April 9 (UPI) — Special counsel Jake Smith has asked the Supreme Court to reject former President Donald Trump’s claim of absolute immunity from charges of trying to overturn the 2020 presidential election.
The special counsel made the request in a filing Monday night ahead of the conservative-leaning hearing arguments April 25 on whether the former president is shielded from charges accusing him of committing crimes while in the White House.
Much attention is on the Supreme Court’s decision, as it could have wide-ranging consequences not only to Trump’s election subversion case, but the other criminal indictments he faces.
Trump, the presumptive Republican nominee for president, has claimed he enjoys “absolute immunity” from the four-count indictment filed against him in August. That case accuses him of orchestrating a conspiracy to overturn his presidential election loss through fraud and other means, including by exploiting the violence and chaos caused by his supporters when they assaulted Congress on Jan. 6, 2021.
His argument has been rejected by the courts, but the Supreme Court has agreed to hear the case and he has pressed the justices to side with him. His legal team argued last month that the president enjoys “absolute immunity” as he “the president cannot function, and the presidency itself cannot retain its vital independence, if the president faces criminal prosecution for official acts once he leaves office.”
In his filing Monday, Smith rejected Trump’s novel and sweeping claims of immunity, stating no presidential power entitles the president to claim immunity from the charges of fraud, obstruction of official proceedings and the denial of the right to vote.

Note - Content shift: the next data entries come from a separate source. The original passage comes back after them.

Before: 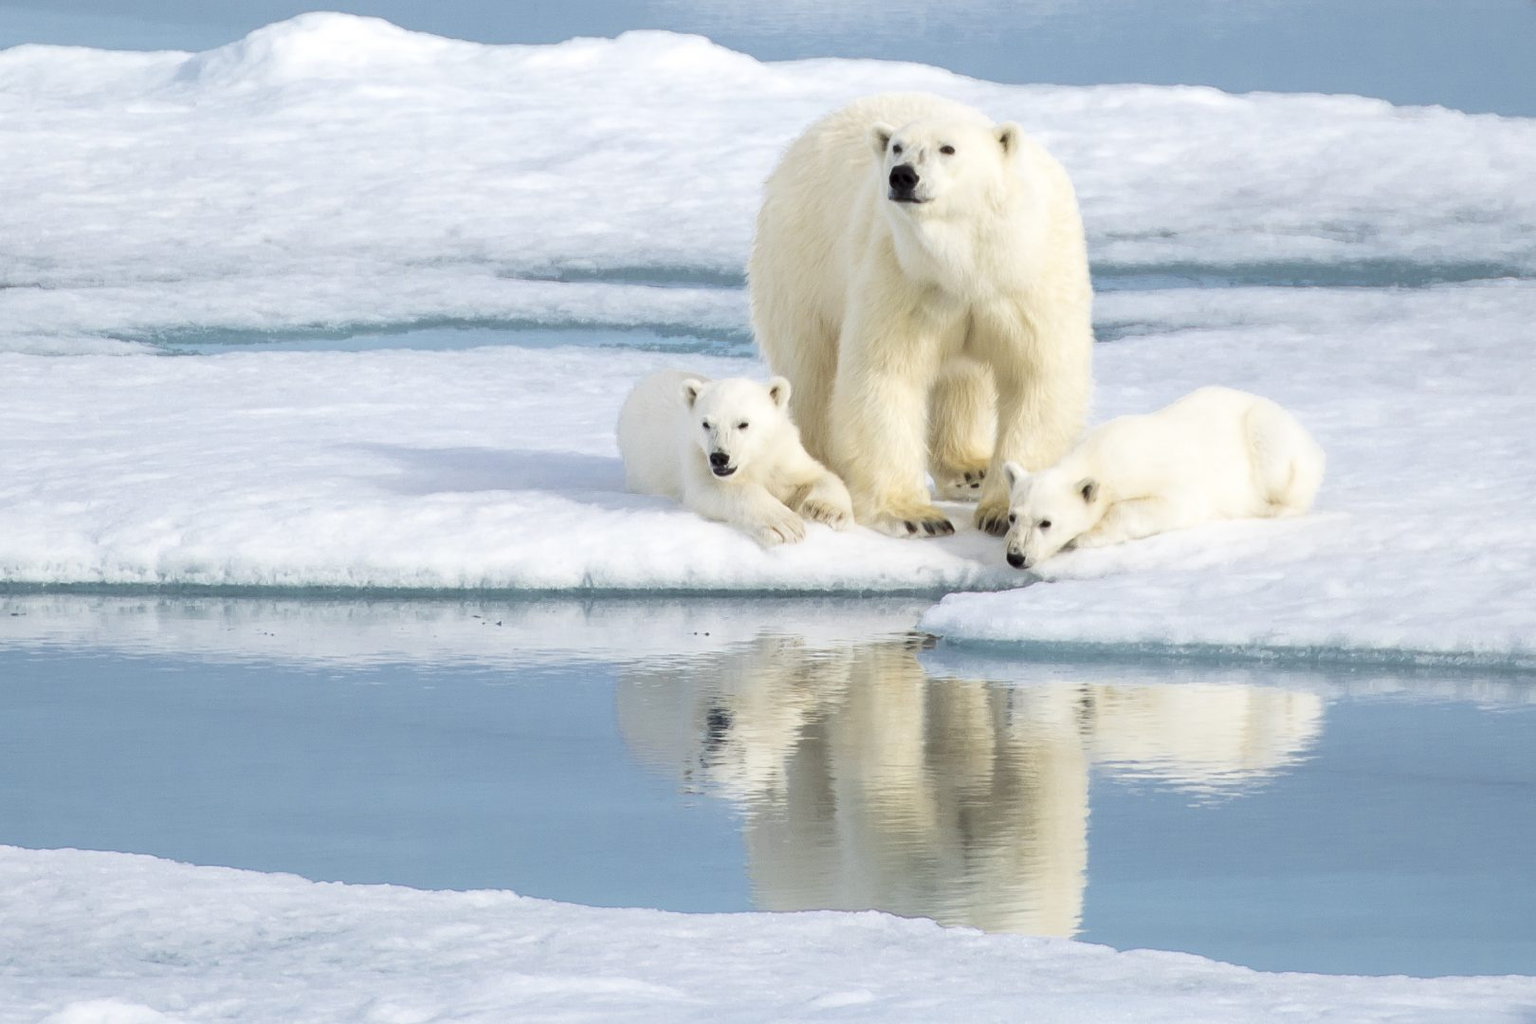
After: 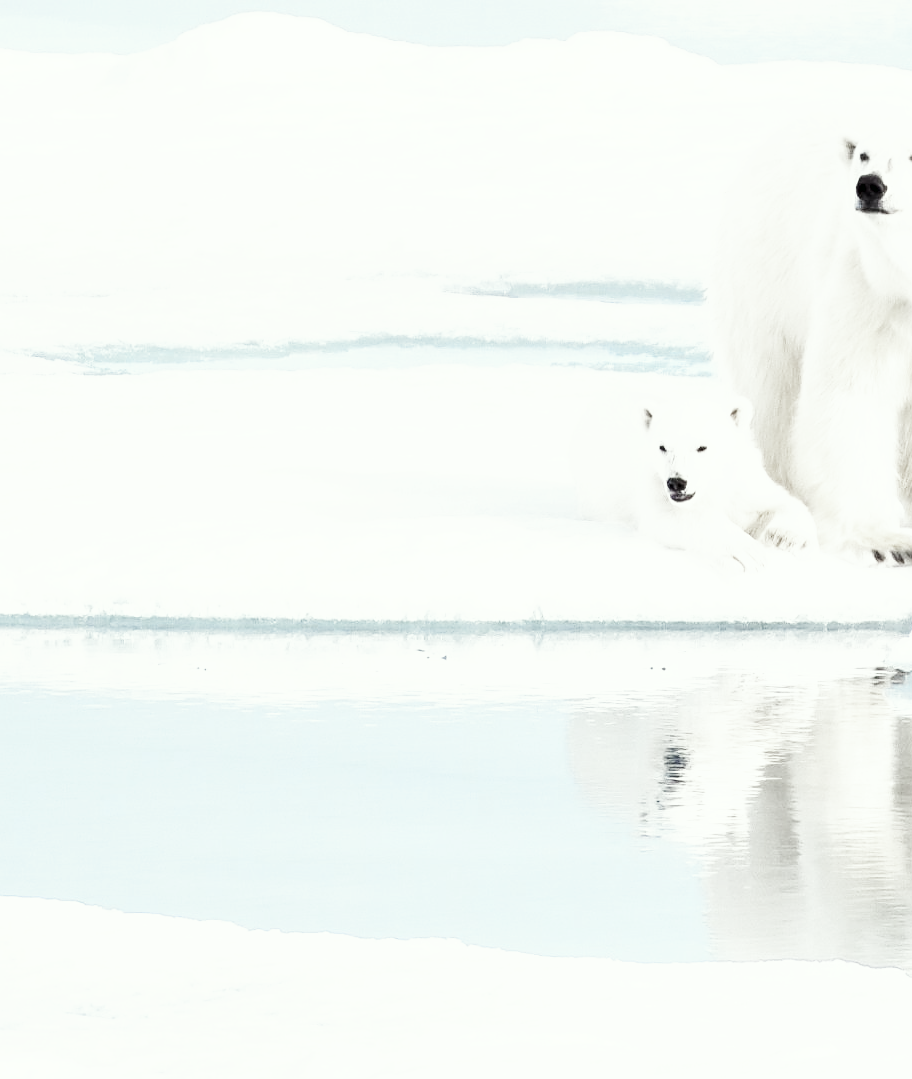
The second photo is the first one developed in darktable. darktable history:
color correction: highlights a* -4.73, highlights b* 5.06, saturation 0.97
local contrast: highlights 100%, shadows 100%, detail 120%, midtone range 0.2
exposure: exposure 0.515 EV, compensate highlight preservation false
base curve: curves: ch0 [(0, 0.003) (0.001, 0.002) (0.006, 0.004) (0.02, 0.022) (0.048, 0.086) (0.094, 0.234) (0.162, 0.431) (0.258, 0.629) (0.385, 0.8) (0.548, 0.918) (0.751, 0.988) (1, 1)], preserve colors none
crop: left 5.114%, right 38.589%
sharpen: radius 1, threshold 1
color zones: curves: ch0 [(0, 0.613) (0.01, 0.613) (0.245, 0.448) (0.498, 0.529) (0.642, 0.665) (0.879, 0.777) (0.99, 0.613)]; ch1 [(0, 0.272) (0.219, 0.127) (0.724, 0.346)]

“The president’s constitutional duty to take care that the laws be faithfully executed does not entail a general right to violate them,” he said.
He added that history will also side against the president, stating the framers of the Constitution “never endorsed criminal immunity for a former president” and that all presidents have known that they could face potential liability after leaving office.
Smith pointed to the case of former President Richard Nixon’s acceptance of a presidential Pardon in 1974 as proof.
“Since Watergate, the Department of Justice has held the view that a former president may face criminal prosecution, and independent and special counsels have operated from that same understanding,” he said. “Until petitioner’s arguments in this case, so had former presidents.”
He also said federal criminal law applies to the president, rejecting Trump’s stance that unless a criminal statute expressly names the president it does not apply.
That “radical suggestion” is unfounded and would shield the president from virtually all criminal law, including murder, treason and sedition,” he said.
Smith also dismissed Trump’s claim that a president must be impeached by Congress before they can be criminally prosecuted, stating that’s not what the Impeachment Judgement Clause of the Constitution says.
“The effective functioning of the presidency does not require that a former president be immune from accountability for these alleged violations of federal criminal law,” Smith said.
“To the contrary, a bedrock principle of our constitutional order is that no person is about the law — including the president. Nothing in constitutional text, history, precedent or policy considerations supports the absolute immunity that petitioner seeks.”
The Supreme Court is not expected to rule on Trump’s immunity claims until July.